Once you have that hot cuppa and you’ve told your child to “try turning it off and on again”, you get to sit down and focus. Then, the writing just starts. Words flow quickly.

But then you have lunch, and you accidentally eat too much of last night’s leftover pasta. Your kids get more and more irritable as they get bored of being cooped up in front of their computer screen, starting to throw said leftover pasta at each other. Things get crazy at home.

Your manuscript sits forgotten for a time. Nothing new is written. After returning to your desk, you start typing, but slowly. The excess carbs slow your thinking. The length of your article still grows, but slowly.

Like the speed of your writing in a day of working from home, we want to slow down the spread of infection. We want to impose a post-lunch carbo crash onto the outbreak. We want to reduce new cases quickly.

SIR modelling

You may have seen this simulation of little dots getting infected with COVID-19, and the effects of social distancing on the overall spread of the outbreak (if you haven’t, please do. It’s a great visualisation). This is based on a simple mathematical model commonly used in epidemiology known as an SIR model.

The letters stand for Susceptible, Infectious, and Recovered.  Individuals can be susceptible to a disease, be infected by a disease, or have recovered from that disease.

Mathematical modelling is based around tracking changes to different categories of things (in this case, categories of people and their state based on whether they have a certain disease or not), assuming these changes follow a set of average behaviours. An SIR model follows this basic structure.

Based on what we know about these average behaviours, how will the outbreak progress?

An example SIR model, with mathematical detail for those so inclined

If 1 infected individual, say, hops off a plane into Sydney Airport, will an outbreak in Sydney?

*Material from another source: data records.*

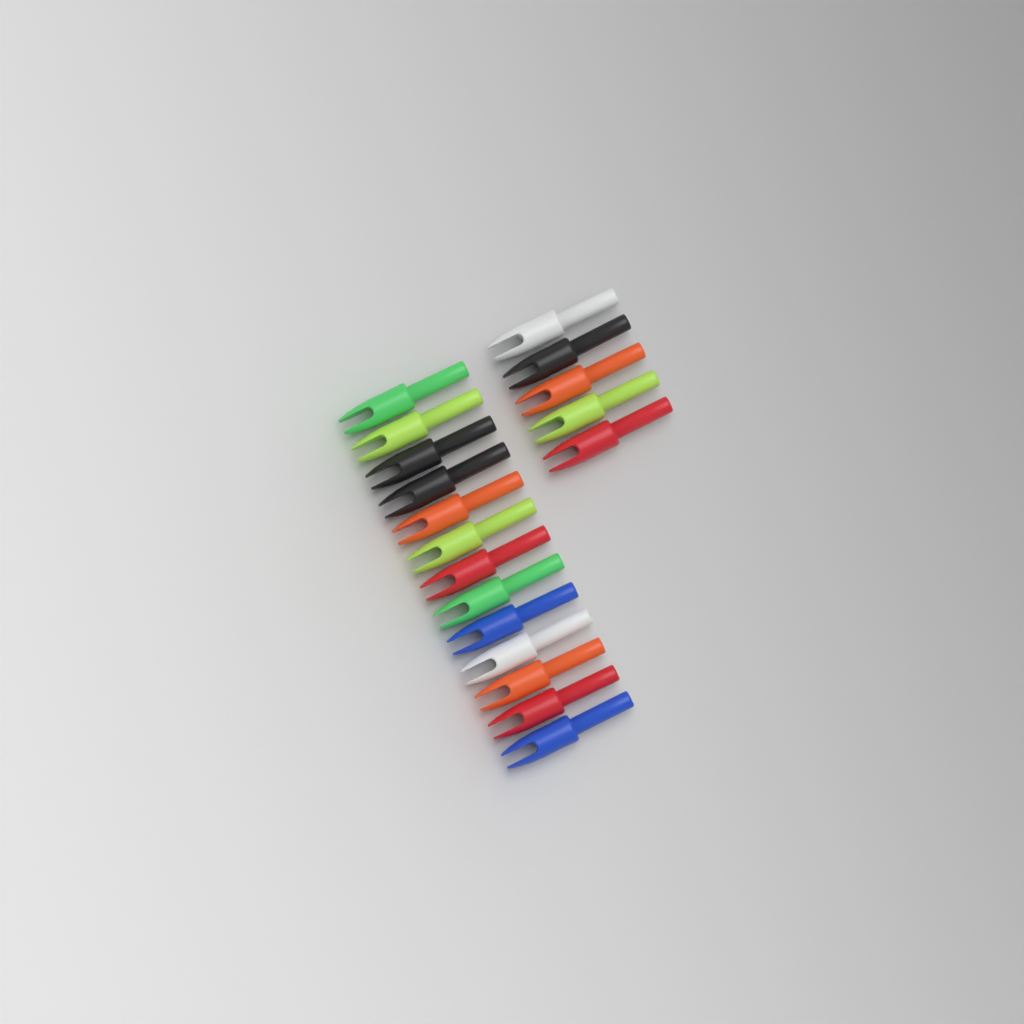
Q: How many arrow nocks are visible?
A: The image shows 18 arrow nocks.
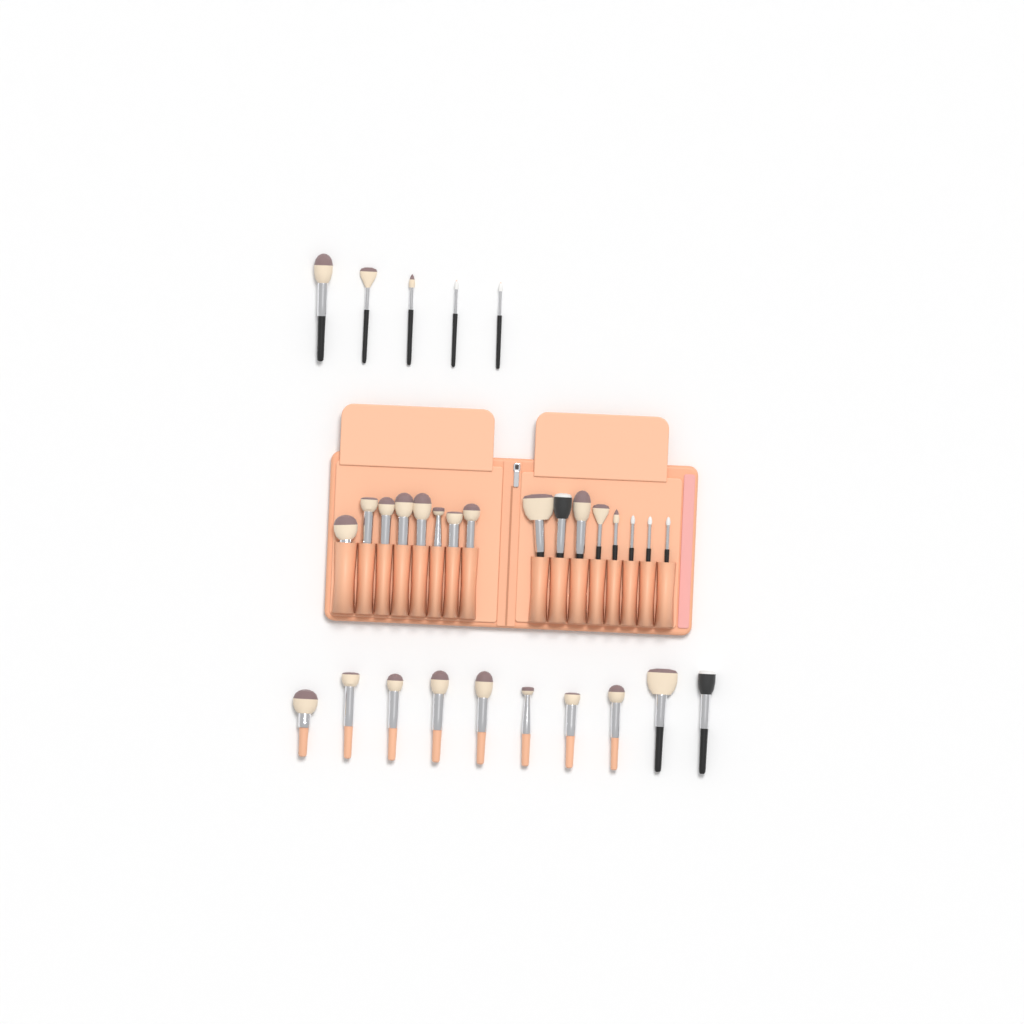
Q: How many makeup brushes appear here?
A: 31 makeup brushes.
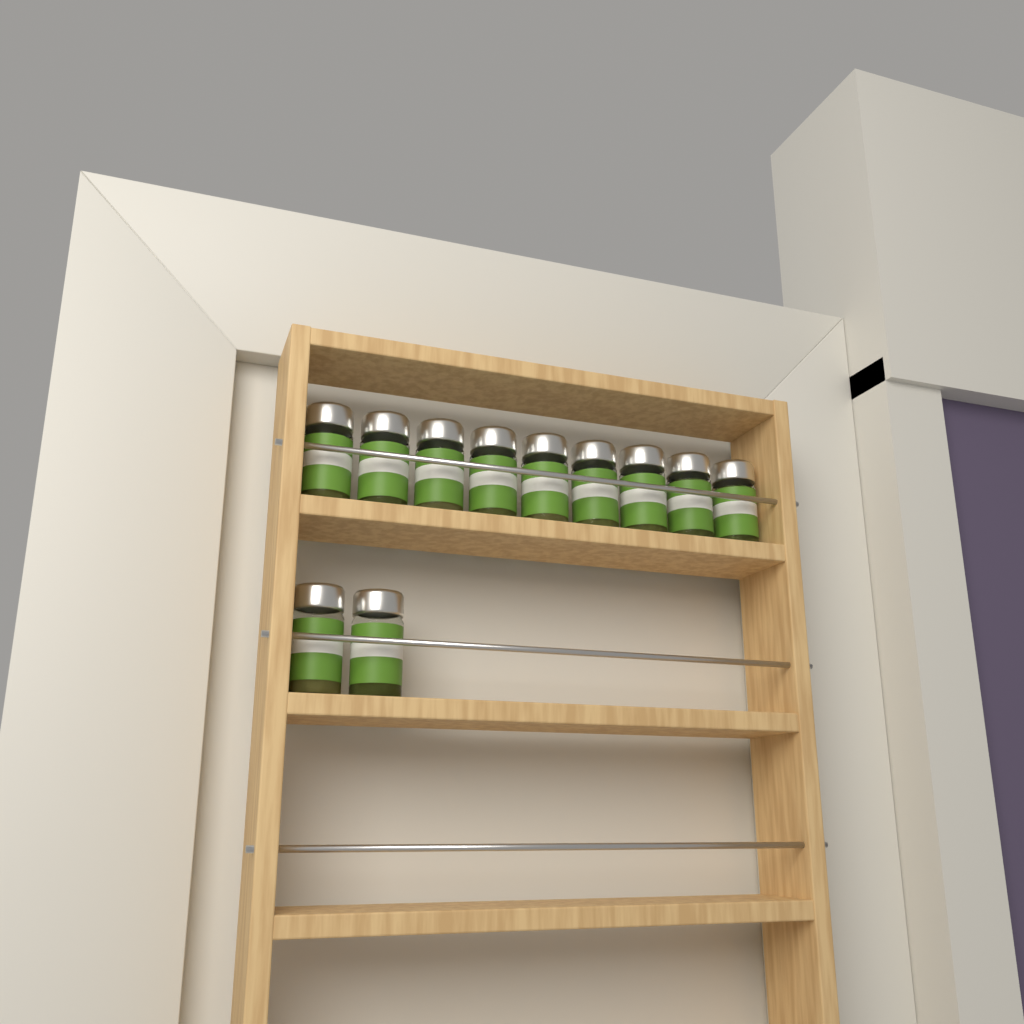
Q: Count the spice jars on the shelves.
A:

If there are 100 people in the arrival hall of the airport at the time they arrive, and we know the disease is transmissible at a certain rate, will there be an outbreak in Sydney?  

Will all the susceptible individuals become infectious, provided they move from susceptible to infectious at a certain rate (β)?

R0

Understanding how quickly the outbreak progresses in infectious disease modelling revolves around a value called R0 (pron. arr-naught). The basic description of R0 is that it is a measure of the average number of new infections every infected individual is likely to cause.

Without going into the mathematical details, this is often dependent on the population size, the rate of transmission (how easy it is to transmit – i.e. can I get it by just touching the same elevator button as someone who is sick, or do they need to sneeze directly into my mouth), and how many other people are around that are likely to get sick too.

Numerically, an R0 greater than 1 indicates that a disease will spread throughout a population. Public health initiatives aim to reduce this value to less than 1, in order to minimise the effect of a disease outbreak and eliminate it from a population.

#stayhome aims to reduce this R0 by effectively removing people from the population. If they’re infected they can’t infect any more people. If they’re susceptible, they can’t get infected and subsequently infect more people.

You may have seen this represented in the form of match sticks, dominoes, or a family-tree-like transmission chain. Whatever the medium you’ve seen the information conveyed, the message is the same. If possible, stay home. It may not be possible for everyone, but for those who can: stay home.

While we are living in uncertain times, and though mathematics has the reputation of being stressful and equally anxiety-inducing, the numbers and predictions you see in the news are based on well-studied models. I, for one, take comfort in that.